Muchos mundos, una misma imagen
Neobarroco y neodecorativista, el lenguaje pictórico de Antoniadis expande, diluye y colma hasta la desaparición. Cerámicas, figuras decorativas y tramas textiles son el inventario de alegorías con el que dispone. La representación de la figura humana, desprovista de facciones, vacía en sus contornos, toma como base ciertas posturas fotográficas que dan la apariencia de seres inanimados. Estas figuras, congeladas en la retina, se hallan hipersubjetivizadas, lo que da pie a que el retrato se convierta en un juego de artificio que resuena tanto en el imaginario de su autora como en el de los públicos. De lo macro a lo micro y viceversa, esa es la consigna y gesto que, podría decirse, emparenta a algunas obras de Carolina Antoniadis con las de Frans Ackerman.

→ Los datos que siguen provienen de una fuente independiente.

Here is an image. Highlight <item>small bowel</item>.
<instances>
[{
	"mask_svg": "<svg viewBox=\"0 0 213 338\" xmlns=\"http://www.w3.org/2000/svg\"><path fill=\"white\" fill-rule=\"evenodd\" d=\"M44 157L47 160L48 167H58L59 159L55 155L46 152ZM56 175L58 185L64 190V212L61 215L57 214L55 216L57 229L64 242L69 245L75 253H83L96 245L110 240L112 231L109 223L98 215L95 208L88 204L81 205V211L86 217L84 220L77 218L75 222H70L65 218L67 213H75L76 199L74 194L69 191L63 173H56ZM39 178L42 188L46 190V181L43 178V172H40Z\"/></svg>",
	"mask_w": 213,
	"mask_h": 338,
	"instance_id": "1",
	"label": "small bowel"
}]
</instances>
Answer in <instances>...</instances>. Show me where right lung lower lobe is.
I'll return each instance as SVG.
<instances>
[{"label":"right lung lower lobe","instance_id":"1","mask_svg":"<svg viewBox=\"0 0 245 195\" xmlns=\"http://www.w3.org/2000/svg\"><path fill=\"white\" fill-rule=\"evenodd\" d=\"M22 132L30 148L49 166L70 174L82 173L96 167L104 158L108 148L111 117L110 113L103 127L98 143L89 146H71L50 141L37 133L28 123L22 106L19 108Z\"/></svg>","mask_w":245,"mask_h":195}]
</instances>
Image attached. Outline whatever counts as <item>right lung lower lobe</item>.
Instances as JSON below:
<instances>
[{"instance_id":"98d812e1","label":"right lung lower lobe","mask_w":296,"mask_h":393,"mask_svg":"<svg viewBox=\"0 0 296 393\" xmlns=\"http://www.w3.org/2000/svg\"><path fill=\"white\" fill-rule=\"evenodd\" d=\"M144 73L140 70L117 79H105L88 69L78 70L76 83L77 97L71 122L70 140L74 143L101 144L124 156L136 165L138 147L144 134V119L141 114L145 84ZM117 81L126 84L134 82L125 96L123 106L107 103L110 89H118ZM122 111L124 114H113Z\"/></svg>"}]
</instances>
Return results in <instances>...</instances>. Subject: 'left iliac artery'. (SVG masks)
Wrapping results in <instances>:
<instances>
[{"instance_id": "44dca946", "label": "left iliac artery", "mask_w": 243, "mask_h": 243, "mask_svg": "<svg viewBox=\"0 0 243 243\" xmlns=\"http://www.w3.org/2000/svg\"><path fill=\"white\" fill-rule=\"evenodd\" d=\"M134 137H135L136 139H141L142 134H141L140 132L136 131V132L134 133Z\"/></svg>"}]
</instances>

La perspectiva oblicua, por su parte, nos retrae a la noción de submundos. Hay una especie de enfoque caleidoscópico, pero si a mundos dentro de mundos se refiere, un concepto más adecuado es el de fractal: infinitos universos de infinitos universos.

Deseo
Los colores contaminan el conjunto y extraen la realidad de lo representado. La figura y su entorno, sobrepuestos y difíciles de separar, enrarecen la reflexión en torno a una realidad que se compone y descompone simultáneamente. Es como si las personas y el decorado fueran igualmente significativos, igualmente alegóricos, propuestos en un espacio donde la genealogía de la autora toma, envuelve y desenvuelve el imaginario desde el que se originan. Así, Carolina Antoniadis guarda sus escenas y las presenta a través de registros poéticos: “Entre nosotros debe haber muchas pérdidas. Cuando todos se van, las palabras se pierden y te quedas con las imágenes, desde las que hay que reconstruir y descifrar”, explica. Ese es el deseo anunciado: rehabitar, y quizá sea allí donde se reside la clave vital de estas obras.